■ Tasks and exercises ■
(a) Answer these questions from the passage about island parties:
(i) What were the codpieces worn at the Golden Ball made of?
(ii) How many bedrooms and how many bathrooms did the Erteguns' mansion in Bodrum have?
(iii) What car did Marta Marzotto drive on her nights out?
(b) Carry on the passage about island parties, starting after its last sentence.

So to entertain themselves, Mustique’s denizens would throw house parties said to include boys wearing only coconut oil—except when Princess Margaret was present. For the sake of the royal’s modesty, Lord Glenconner made sure the village youth at the island’s infamous Golden Ball wore codpieces fashioned from coconut shells and painted gold. Not that Princess Margaret was a paragon of perfect behavior: When she retreated to Mustique after the failure of her marriage to Lord Snowdon, it was into the arms of Roddy Llewellyn, a gardener 17 years her junior—not exactly dynastic-nuptials material.

Perhaps the consequences of such fraternizing with the natives were that the eighties became all about showmanship and grand hostessing. On the southern part of the Spanish island Ibiza, a typical summer would have had George Hamilton, Princess Diana, Gianni Versace, and Claude Montana all partying in the nightclub Ku. (Princess Tessa of Bavaria and Countess Jacqueline de Ribes were just a few of the boldfacers who kept homes there.) Mica and Ahmet Ertegun’s mansion in Bodrum, Turkey, had 10 bedrooms and 15 bathrooms, and was occupied by a rotating group of friends like Chessy and Billy Rayner and Jerry Zipkin. And Marta Marzotto, the wife of the Italian finance titan Count Umberto Marzotto, who had a vacation place in Porto Rotondo, Sardinia (south of the Aga Khan’s resort complex Costa Smeralda), was known to head out for the night wearing Russian emeralds and a sequined top; she would jump into her silver Rolls-Royce, only to drive it to a destination a mere two minutes away. “I wear emeralds because I like mint,” she remarked rather cheekily in 1983.

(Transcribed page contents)
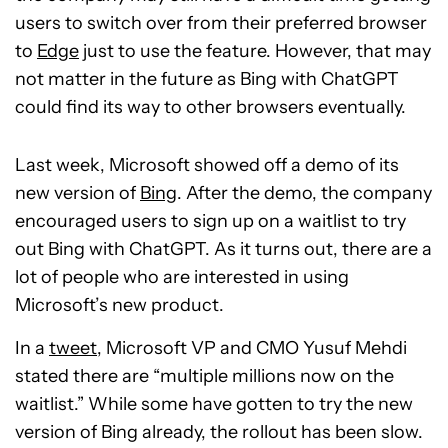
users to switch over from their preferred browser
to
Edge
just to use the feature. However, that may
not matter in the future as Bing with ChatGPT
could find its way to other browsers eventually.
Last week, Microsoft showed off a demo of its
new version of
Bing
. After the demo, the company
encouraged users to sign up on a waitlist to try
out Bing with ChatGPT. As it turns out, there are a
lot of people who are interested in using
Microsoft’s new product.
In a
tweet
, Microsoft VP and CMO Yusuf Mehdi
stated there are “multiple millions now on the
waitlist.” While some have gotten to try the new
version of Bing already, the rollout has been slow.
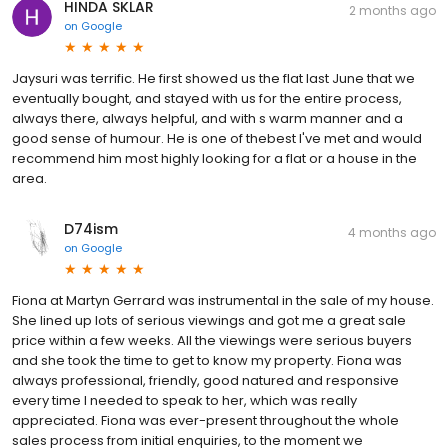
HINDA SKLAR
2 months ago
on
Google
Jaysuri was terrific. He first showed us the flat last June that we
eventually bought, and stayed with us for the entire process,
always there, always helpful, and with s warm manner and a
good sense of humour. He is one of thebest I've met and would
recommend him most highly looking for a flat or a house in the
area.
D74ism
4 months ago
on
Google
Fiona at Martyn Gerrard was instrumental in the sale of my house.
She lined up lots of serious viewings and got me a great sale
price within a few weeks. All the viewings were serious buyers
and she took the time to get to know my property. Fiona was
always professional, friendly, good natured and responsive
every time I needed to speak to her, which was really
appreciated. Fiona was ever-present throughout the whole
sales process from initial enquiries, to the moment we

■ Answers for each item ■
(a)
(i) Coconut shells painted gold.
(ii) 10 bedrooms and 15 bathrooms.
(iii) A silver Rolls-Royce.

(b)
Meanwhile, Yanna Avis, a French cabaret singer and the widow of Warren Avis, the founder of the rental car company, kept one of the liveliest houses in Acapulco, La Barranca, where the couple hosted Egon von Furstenberg, Cristina and Jerry Goldsmith, and Mary McFadden, among others. Avis would often throw luncheons by the ocean, with her staff carrying food down the steep cliff from the house. “Even the gardener was on duty, and they would all come down the steps with things on their head,” Avis says. “I always felt a little guilty about it, but they were good sports. They didn’t have much of a choice!” Avis recalls going to parties at an even grander manse nearby, the Villa Arabesque, owned by Houstonians Baron Ricky and Baroness Sandra di Portanova, which had 12 suites, 3 swimming pools, and a tower of guards with machine guns: “They had their own nightclub in the house that was used for a James Bond film, actually. It was so huge—they had the most amazing waterfalls coming down, and when they would turn them on, you’d really think you were in Disney World.”